▶ _YOUR TASK_
Tell how many lines in the data contain the word "utmärkelsen", and leave out everything else.

▶ _INFORMATION SHOWN_
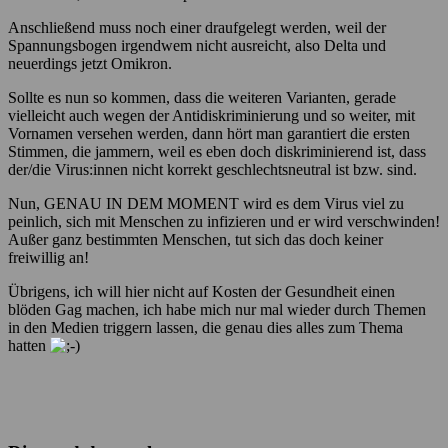
Anschließend muss noch einer draufgelegt werden, weil der
Spannungsbogen irgendwem nicht ausreicht, also Delta und
neuerdings jetzt Omikron.
Sollte es nun so kommen, dass die weiteren Varianten, gerade
vielleicht auch wegen der Antidiskriminierung und so weiter, mit
Vornamen versehen werden, dann hört man garantiert die ersten
Stimmen, die jammern, weil es eben doch diskriminierend ist, dass
der/die Virus:innen nicht korrekt geschlechtsneutral ist bzw. sind.
Nun, GENAU IN DEM MOMENT wird es dem Virus viel zu
peinlich, sich mit Menschen zu infizieren und er wird verschwinden!
Außer ganz bestimmten Menschen, tut sich das doch keiner
freiwillig an!
Übrigens, ich will hier nicht auf Kosten der Gesundheit einen
blöden Gag machen, ich habe mich nur mal wieder durch Themen
in den Medien triggern lassen, die genau dies alles zum Thema
hatten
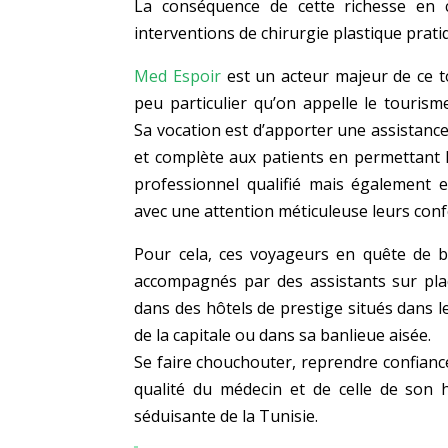
La conséquence de cette richesse en co
interventions de chirurgie plastique prati
Med Espoir
est un acteur majeur de ce 
peu particulier qu’on appelle le tourism
Sa vocation est d’apporter une assistanc
et complète aux patients en permettant l
professionnel qualifié mais également 
avec une attention méticuleuse leurs conf
Pour cela, ces voyageurs en quête de 
accompagnés par des assistants sur pla
dans des hôtels de prestige situés dans l
de la capitale ou dans sa banlieue aisée.
Se faire chouchouter, reprendre confiance 
qualité du médecin et de celle de son
séduisante de la Tunisie.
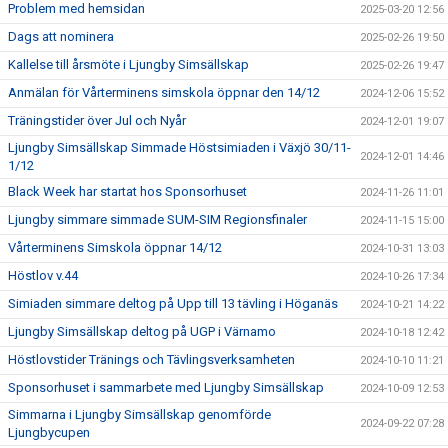
Problem med hemsidan
2025-03-20 12:56
Dags att nominera
2025-02-26 19:50
Kallelse till årsmöte i Ljungby Simsällskap
2025-02-26 19:47
Anmälan för Vårterminens simskola öppnar den 14/12
2024-12-06 15:52
Träningstider över Jul och Nyår
2024-12-01 19:07
Ljungby Simsällskap Simmade Höstsimiaden i Växjö 30/11-
2024-12-01 14:46
1/12
Black Week har startat hos Sponsorhuset
2024-11-26 11:01
Ljungby simmare simmade SUM-SIM Regionsfinaler
2024-11-15 15:00
Vårterminens Simskola öppnar 14/12
2024-10-31 13:03
Höstlov v.44
2024-10-26 17:34
Simiaden simmare deltog på Upp till 13 tävling i Höganäs
2024-10-21 14:22
Ljungby Simsällskap deltog på UGP i Värnamo
2024-10-18 12:42
Höstlovstider Tränings och Tävlingsverksamheten
2024-10-10 11:21
Sponsorhuset i sammarbete med Ljungby Simsällskap
2024-10-09 12:53
Simmarna i Ljungby Simsällskap genomförde
2024-09-22 07:28
Ljungbycupen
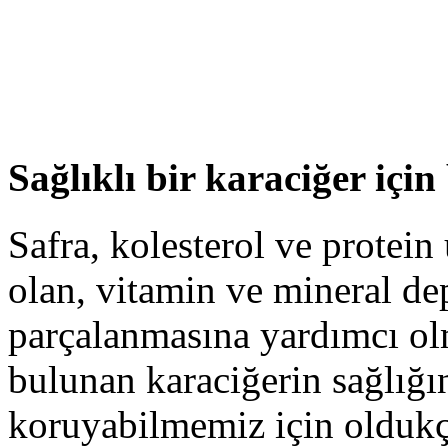
Sağlıklı bir karaciğer için
Safra, kolesterol ve protein
olan, vitamin ve mineral de
parçalanmasına yardımcı olm
bulunan karaciğerin sağlığı
koruyabilmemiz için olduk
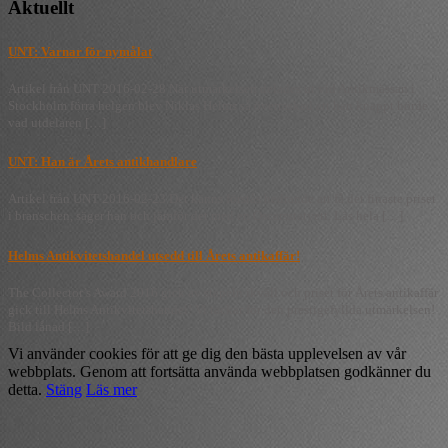
Aktuellt
UNT: Varnar för nymålat
Artikel från UNT 2016-02-28 När utmärkelsen delades ut vid Antikmässan i
Stockholm förra helgen blev Niklas Helms så överraskad att han knappt hörde
vad utdelaren […]
UNT: Han är Årets antikhandlare
Artikel från UNT 2016-02-23 Det känns förstås hedrande att få det finaste priset
i branschen, säger han och jämför det med en Oscarsstatyett. Läs hela […]
Helms Antikvitetshandel utsedd till Årets antikaffär!
The Collector’s Award 2016 gick av stapeln ikväll och priset för Årets antikaffär
gick till Helms Antikvitetshandel! Vi tackar för den prestigefyllda utmärkelsen!
Bild lånad […]
Vi använder cookies för att ge dig den bästa upplevelsen av vår
webbplats. Genom att fortsätta använda webbplatsen godkänner du
detta.
Stäng
Läs mer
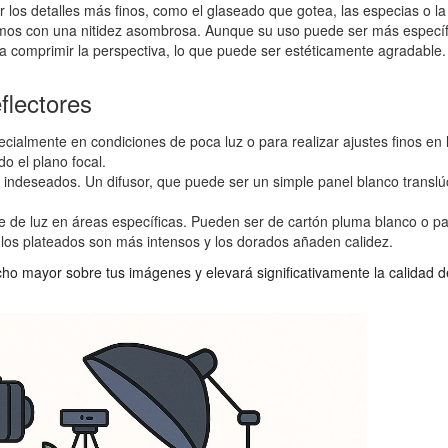
r los detalles más finos, como el glaseado que gotea, las especias o l
os con una nitidez asombrosa. Aunque su uso puede ser más específi
a a comprimir la perspectiva, lo que puede ser estéticamente agradable.
flectores
almente en condiciones de poca luz o para realizar ajustes finos en 
do el plano focal.
 indeseados. Un difusor, que puede ser un simple panel blanco translú
 de luz en áreas específicas. Pueden ser de cartón pluma blanco o pa
 los plateados son más intensos y los dorados añaden calidez.
ucho mayor sobre tus imágenes y elevará significativamente la calidad 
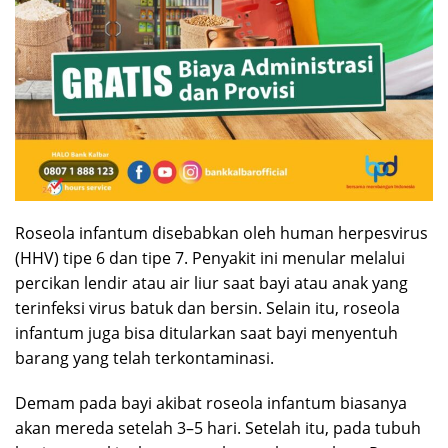
Roseola infantum disebabkan oleh human herpesvirus
(HHV) tipe 6 dan tipe 7. Penyakit ini menular melalui
percikan lendir atau air liur saat bayi atau anak yang
terinfeksi virus batuk dan bersin. Selain itu, roseola
infantum juga bisa ditularkan saat bayi menyentuh
barang yang telah terkontaminasi.
Demam pada bayi akibat roseola infantum biasanya
akan mereda setelah 3–5 hari. Setelah itu, pada tubuh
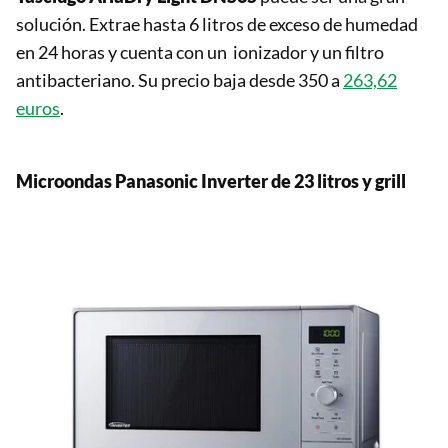
solución. Extrae hasta 6 litros de exceso de humedad
en 24 horas y cuenta con un ionizador y un filtro
antibacteriano. Su precio baja desde 350 a
263,62
euros
.
Microondas Panasonic Inverter de 23 litros y grill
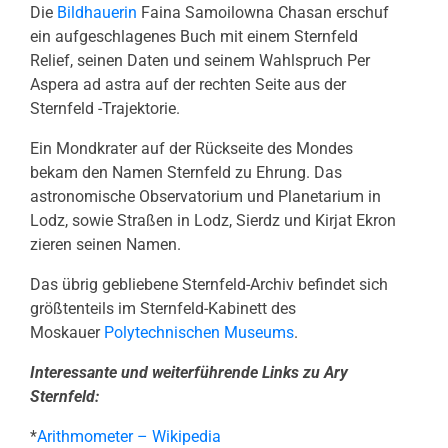
Die
Bildhauerin
Faina Samoilowna Chasan erschuf
ein aufgeschlagenes Buch mit einem Sternfeld
Relief, seinen Daten und seinem Wahlspruch Per
Aspera ad astra auf der rechten Seite aus der
Sternfeld -Trajektorie.
Ein Mondkrater auf der Rückseite des Mondes
bekam den Namen Sternfeld zu Ehrung. Das
astronomische Observatorium und Planetarium in
Lodz, sowie Straßen in Lodz, Sierdz und Kirjat Ekron
zieren seinen Namen.
Das übrig gebliebene Sternfeld-Archiv befindet sich
größtenteils im Sternfeld-Kabinett des
Moskauer
Polytechnischen Museums
.
Interessante und weiterführende Links zu Ary
Sternfeld:
*
Arithmometer – Wikipedia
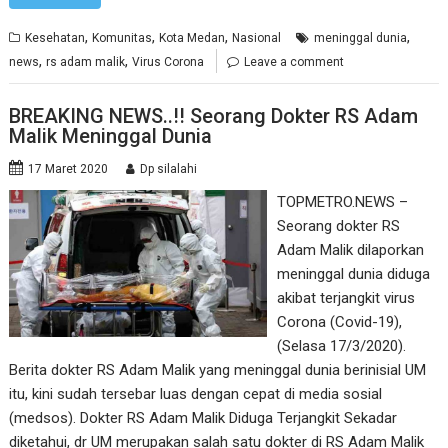
,
,
,
,
Kesehatan
Komunitas
Kota Medan
Nasional
meninggal dunia
,
,
news
rs adam malik
Virus Corona
Leave a comment
BREAKING NEWS..!! Seorang Dokter RS Adam
Malik Meninggal Dunia
17 Maret 2020
Dp silalahi
TOPMETRO.NEWS –
Seorang dokter RS
Adam Malik dilaporkan
meninggal dunia diduga
akibat terjangkit virus
Corona (Covid-19),
(Selasa 17/3/2020).
Berita dokter RS Adam Malik yang meninggal dunia berinisial UM
itu, kini sudah tersebar luas dengan cepat di media sosial
(medsos). Dokter RS Adam Malik Diduga Terjangkit Sekadar
diketahui, dr UM merupakan salah satu dokter di RS Adam Malik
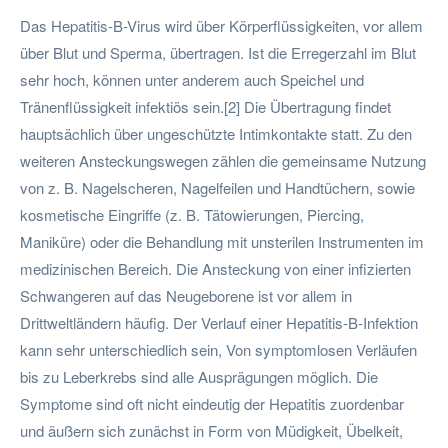
Das Hepatitis-B-Virus wird über Körperflüssigkeiten, vor allem
über Blut und Sperma, übertragen. Ist die Erregerzahl im Blut
sehr hoch, können unter anderem auch Speichel und
Tränenflüssigkeit infektiös sein.[2] Die Übertragung findet
hauptsächlich über ungeschützte Intimkontakte statt. Zu den
weiteren Ansteckungswegen zählen die gemeinsame Nutzung
von z. B. Nagelscheren, Nagelfeilen und Handtüchern, sowie
kosmetische Eingriffe (z. B. Tätowierungen, Piercing,
Maniküre) oder die Behandlung mit unsterilen Instrumenten im
medizinischen Bereich. Die Ansteckung von einer infizierten
Schwangeren auf das Neugeborene ist vor allem in
Drittweltländern häufig. Der Verlauf einer Hepatitis-B-Infektion
kann sehr unterschiedlich sein, Von symptomlosen Verläufen
bis zu Leberkrebs sind alle Ausprägungen möglich. Die
Symptome sind oft nicht eindeutig der Hepatitis zuordenbar
und äußern sich zunächst in Form von Müdigkeit, Übelkeit,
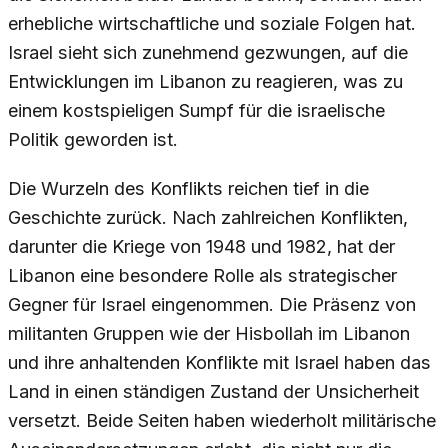
erhebliche wirtschaftliche und soziale Folgen hat.
Israel sieht sich zunehmend gezwungen, auf die
Entwicklungen im Libanon zu reagieren, was zu
einem kostspieligen Sumpf für die israelische
Politik geworden ist.
Die Wurzeln des Konflikts reichen tief in die
Geschichte zurück. Nach zahlreichen Konflikten,
darunter die Kriege von 1948 und 1982, hat der
Libanon eine besondere Rolle als strategischer
Gegner für Israel eingenommen. Die Präsenz von
militanten Gruppen wie der Hisbollah im Libanon
und ihre anhaltenden Konflikte mit Israel haben das
Land in einen ständigen Zustand der Unsicherheit
versetzt. Beide Seiten haben wiederholt militärische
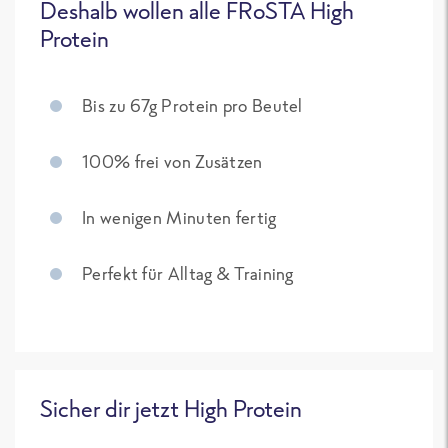
Deshalb wollen alle FRoSTA High
Protein
Bis zu 67g Protein pro Beutel
100% frei von Zusätzen
In wenigen Minuten fertig
Perfekt für Alltag & Training
Sicher dir jetzt High Protein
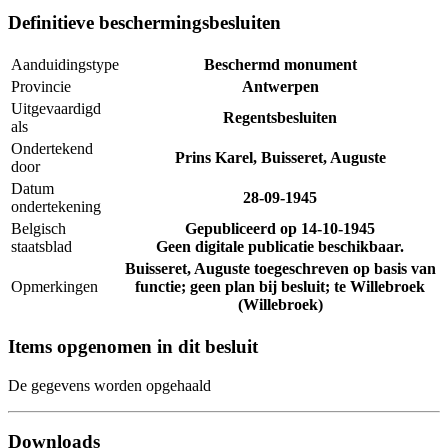
Definitieve beschermingsbesluiten
Aanduidingstype
Beschermd monument
Provincie
Antwerpen
Uitgevaardigd
Regentsbesluiten
als
Ondertekend
Prins Karel, Buisseret, Auguste
door
Datum
28-09-1945
ondertekening
Belgisch
Gepubliceerd op
14-10-1945
staatsblad
Geen digitale publicatie beschikbaar.
Buisseret, Auguste toegeschreven op basis van
Opmerkingen
functie; geen plan bij besluit; te Willebroek
(Willebroek)
Items opgenomen in dit besluit
De gegevens worden opgehaald
Downloads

▶ _RESULT OF THIS TASK_
2